I also set this up as a prefix in my local hfsfuse.c and it works there.

[0x09]

I tried a few combinations myself, it seems to vary a lot between the 4 (+ custom) as far as what can be read vs written by root and non root and the type of file.
I think at minimum making the namespace a build option would be a good idea, since this is OS dependent anyway. That would allow this to be set globally with a make arg or in config.mak. Let me know if this would be more or less sufficient for the use case here.
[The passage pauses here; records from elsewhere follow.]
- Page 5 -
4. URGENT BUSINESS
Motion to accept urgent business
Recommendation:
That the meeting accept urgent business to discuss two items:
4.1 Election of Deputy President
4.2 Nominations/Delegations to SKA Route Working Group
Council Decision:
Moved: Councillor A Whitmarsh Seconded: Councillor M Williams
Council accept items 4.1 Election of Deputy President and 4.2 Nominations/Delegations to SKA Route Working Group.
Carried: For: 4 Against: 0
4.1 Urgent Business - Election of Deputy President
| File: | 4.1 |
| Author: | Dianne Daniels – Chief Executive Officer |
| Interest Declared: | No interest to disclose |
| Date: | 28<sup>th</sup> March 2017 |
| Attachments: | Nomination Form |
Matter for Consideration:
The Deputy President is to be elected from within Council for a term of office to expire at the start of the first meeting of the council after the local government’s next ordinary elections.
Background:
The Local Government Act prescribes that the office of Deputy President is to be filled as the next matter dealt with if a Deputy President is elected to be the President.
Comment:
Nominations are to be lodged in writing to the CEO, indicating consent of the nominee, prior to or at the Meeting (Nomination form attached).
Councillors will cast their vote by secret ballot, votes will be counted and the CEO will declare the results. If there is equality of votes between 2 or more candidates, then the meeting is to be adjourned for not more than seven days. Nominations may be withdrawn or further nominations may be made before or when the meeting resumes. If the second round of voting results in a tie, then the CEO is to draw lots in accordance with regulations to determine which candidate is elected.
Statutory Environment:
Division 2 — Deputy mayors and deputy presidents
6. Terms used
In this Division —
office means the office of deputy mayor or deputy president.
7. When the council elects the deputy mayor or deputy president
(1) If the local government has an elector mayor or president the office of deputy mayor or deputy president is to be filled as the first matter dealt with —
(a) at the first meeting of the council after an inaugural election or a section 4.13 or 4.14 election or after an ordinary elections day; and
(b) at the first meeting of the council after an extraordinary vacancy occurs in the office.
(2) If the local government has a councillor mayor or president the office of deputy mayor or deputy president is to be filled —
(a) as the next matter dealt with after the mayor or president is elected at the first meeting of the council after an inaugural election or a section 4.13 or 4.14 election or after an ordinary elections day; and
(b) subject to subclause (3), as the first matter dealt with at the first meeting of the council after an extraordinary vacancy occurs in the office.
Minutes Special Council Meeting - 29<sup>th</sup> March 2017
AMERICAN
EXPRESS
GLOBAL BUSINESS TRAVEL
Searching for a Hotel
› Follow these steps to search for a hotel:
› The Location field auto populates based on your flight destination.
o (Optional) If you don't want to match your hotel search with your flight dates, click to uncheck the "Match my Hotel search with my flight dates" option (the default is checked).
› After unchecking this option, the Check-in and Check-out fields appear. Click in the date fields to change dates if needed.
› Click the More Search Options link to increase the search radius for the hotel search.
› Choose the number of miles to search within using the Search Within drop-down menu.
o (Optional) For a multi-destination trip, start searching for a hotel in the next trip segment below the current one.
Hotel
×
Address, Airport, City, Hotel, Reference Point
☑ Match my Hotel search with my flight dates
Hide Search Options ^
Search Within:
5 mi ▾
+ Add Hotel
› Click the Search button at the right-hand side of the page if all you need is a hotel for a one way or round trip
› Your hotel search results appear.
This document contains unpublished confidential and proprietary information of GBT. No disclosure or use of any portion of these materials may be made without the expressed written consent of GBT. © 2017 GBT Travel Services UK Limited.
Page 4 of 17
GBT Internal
Otherwise I'm still a bit split on letting this be changed with a runtime option vs coming up with another interface for accessing these, but I'd like to have something to cover these inconsistencies. I wonder how other Linux filesystem drivers even outside of FUSE handle this, since HFS+ is definitely not the only filesystem that supports extended attributes on symlinks.

[sbond75]

Yes I would say a Makefile option makes sense. I haven't used config.mak (is it autotools-related?)

[0x09]

For hfsfuse it's just something for convenience to rebuild without specifying options to make every time. It can be created with make config, there's some info on how it gets used in https://github.com/0x09/hfsfuse?tab=readme-ov-file#configuring
Using the config file is no different from specifying make args directly, but if you want to always build with a particular namespace you'd be able to set it there instead of remembering to use make XATTR_PREFIXXATTR_NAMESPACE=theprefix (once this option is added.)

[0x09]

These should do it 9a8ff0b / 5fe04ec.

make XATTR_NAMESPACE=namespace.

or the same setting in config.mak now changes this for all xattrs. Defaults to empty on macOS and user. on all other systems.
Edit: updated with a change to actually allow the config.mak override mentioned.

[0x09]

After experimenting with some more involved ways of displaying these on the filesystem, I decided to go with the simplest and just add an option to mount with symlinks as regular files as a fallback means for viewing these in c528f3c.
This and the other various system specific xattr quirks are now under OS-specific extended attribute behavior in the README.

Between this and the namespace option there are now at least a few alternative ways to access these, so I'll go ahead and close this. Thanks again for these reports.